«Saranno dieci anni che non prendo l’influenza!», si vanta qualcuno. Forse dieci no, ma almeno cinque anni tra un contagio e l’altro potrebbero davvero essere trascorsi. E’ la tesi di una ricerca dell’Imperial College di Londra, pubblicata in questi giorni sulla rivista PLOS One e che fa chiarezza sulla reale vulnerabilità al virus dell’influenza della popolazione adulta. Un dato utile, specificano i ricercatori inglesi, per prevedere con maggiore accuratezza le epidemie stagionali e il loro andamento anno dopo anno.

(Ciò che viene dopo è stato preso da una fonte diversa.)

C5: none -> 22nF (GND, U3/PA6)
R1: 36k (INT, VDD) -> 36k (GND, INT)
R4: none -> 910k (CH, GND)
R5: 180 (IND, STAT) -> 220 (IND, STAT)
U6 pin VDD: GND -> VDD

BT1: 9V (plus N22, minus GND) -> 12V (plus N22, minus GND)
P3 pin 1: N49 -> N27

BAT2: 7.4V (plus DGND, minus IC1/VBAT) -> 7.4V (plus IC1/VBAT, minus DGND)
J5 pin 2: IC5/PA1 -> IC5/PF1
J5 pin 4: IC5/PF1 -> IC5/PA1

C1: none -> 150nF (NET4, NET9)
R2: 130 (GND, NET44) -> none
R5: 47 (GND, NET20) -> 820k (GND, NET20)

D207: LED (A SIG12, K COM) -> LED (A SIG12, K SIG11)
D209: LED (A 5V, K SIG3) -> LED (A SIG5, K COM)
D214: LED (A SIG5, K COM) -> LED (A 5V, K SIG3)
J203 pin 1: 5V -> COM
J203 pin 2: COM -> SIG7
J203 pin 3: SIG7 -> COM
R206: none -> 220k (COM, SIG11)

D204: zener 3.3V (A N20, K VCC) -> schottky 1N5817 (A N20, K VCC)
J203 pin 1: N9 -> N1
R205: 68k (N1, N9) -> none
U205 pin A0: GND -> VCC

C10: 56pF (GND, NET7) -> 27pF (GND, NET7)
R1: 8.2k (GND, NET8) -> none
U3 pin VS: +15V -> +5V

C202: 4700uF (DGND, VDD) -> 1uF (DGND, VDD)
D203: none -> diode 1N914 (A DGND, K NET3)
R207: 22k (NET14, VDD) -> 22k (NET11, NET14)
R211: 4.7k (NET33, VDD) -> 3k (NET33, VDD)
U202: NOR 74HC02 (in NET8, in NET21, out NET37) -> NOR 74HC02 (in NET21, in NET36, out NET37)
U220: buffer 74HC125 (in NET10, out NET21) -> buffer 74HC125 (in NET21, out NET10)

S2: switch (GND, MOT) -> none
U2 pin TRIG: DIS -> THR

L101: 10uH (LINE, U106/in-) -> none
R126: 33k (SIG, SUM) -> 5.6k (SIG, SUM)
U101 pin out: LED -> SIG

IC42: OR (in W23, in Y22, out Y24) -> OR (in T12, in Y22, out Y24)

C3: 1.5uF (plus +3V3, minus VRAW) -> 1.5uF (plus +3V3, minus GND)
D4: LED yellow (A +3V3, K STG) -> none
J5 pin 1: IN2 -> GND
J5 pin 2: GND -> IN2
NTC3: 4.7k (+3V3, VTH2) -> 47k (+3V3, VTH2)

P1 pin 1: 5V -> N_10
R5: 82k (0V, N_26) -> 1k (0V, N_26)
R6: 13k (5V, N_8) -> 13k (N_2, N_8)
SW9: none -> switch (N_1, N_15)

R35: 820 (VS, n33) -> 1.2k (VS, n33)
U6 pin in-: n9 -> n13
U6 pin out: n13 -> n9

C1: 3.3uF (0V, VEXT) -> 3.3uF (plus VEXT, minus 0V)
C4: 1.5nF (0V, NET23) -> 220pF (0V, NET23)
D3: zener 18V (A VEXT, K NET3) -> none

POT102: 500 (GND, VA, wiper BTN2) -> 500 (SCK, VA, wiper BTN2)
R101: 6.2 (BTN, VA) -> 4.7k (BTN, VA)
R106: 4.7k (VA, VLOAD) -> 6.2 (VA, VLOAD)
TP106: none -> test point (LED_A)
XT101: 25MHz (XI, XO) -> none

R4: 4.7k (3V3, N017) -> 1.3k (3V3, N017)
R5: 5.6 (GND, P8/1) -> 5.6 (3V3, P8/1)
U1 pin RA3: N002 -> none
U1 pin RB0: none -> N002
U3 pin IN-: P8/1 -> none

A differenza di bambini e adolescenti messi a letto dall’influenza almeno una volta l’anno, per un adulto sano in assenza di patologie acute o croniche il virus influenzale non sarebbe così minaccioso e arriverebbe a colpire in media solo un paio di volte nell’arco di un decennio. Per giungere a questa conclusione, il team inglese ha ricercato anticorpi specifici contro nove ceppi di virus influenzale in campioni di sangue raccolti tra il 1968 e il 2009 da volontari nella Cina meridionale. «Esiste un dibattito acceso riguardo alla frequenza con cui le persone si ammalano di influenza, in confronto a manifestazioni simil-influenzali indotti da altre cause», chiarisce il ricercatore Adam Kucharski che ha collaborato alle indagini. «Abbiamo dimostrato come l’immunità di un individuo si costruisce in una vita di esposizioni alle infezioni influenzali». Una volta entrato in contatto con il virus influenzale il sistema immunitario reagisce producendo anticorpi specifici, per contrastare l’infezione acuta, e che rimangono in tracce nel sangue: si crea così una sorta di memoria immunitaria che consente all’organismo di riconoscere il virus quando lo incontrerà di nuovo.
Stando a questi risultati, quindi, a mettere più spesso ko la popolazione adulta sarebbero invece altri virus, come rinovirus o coronavirus, responsabili del comune raffreddore, tosse, mal di testa e febbre. Sintomi spesso confusi con l’influenza.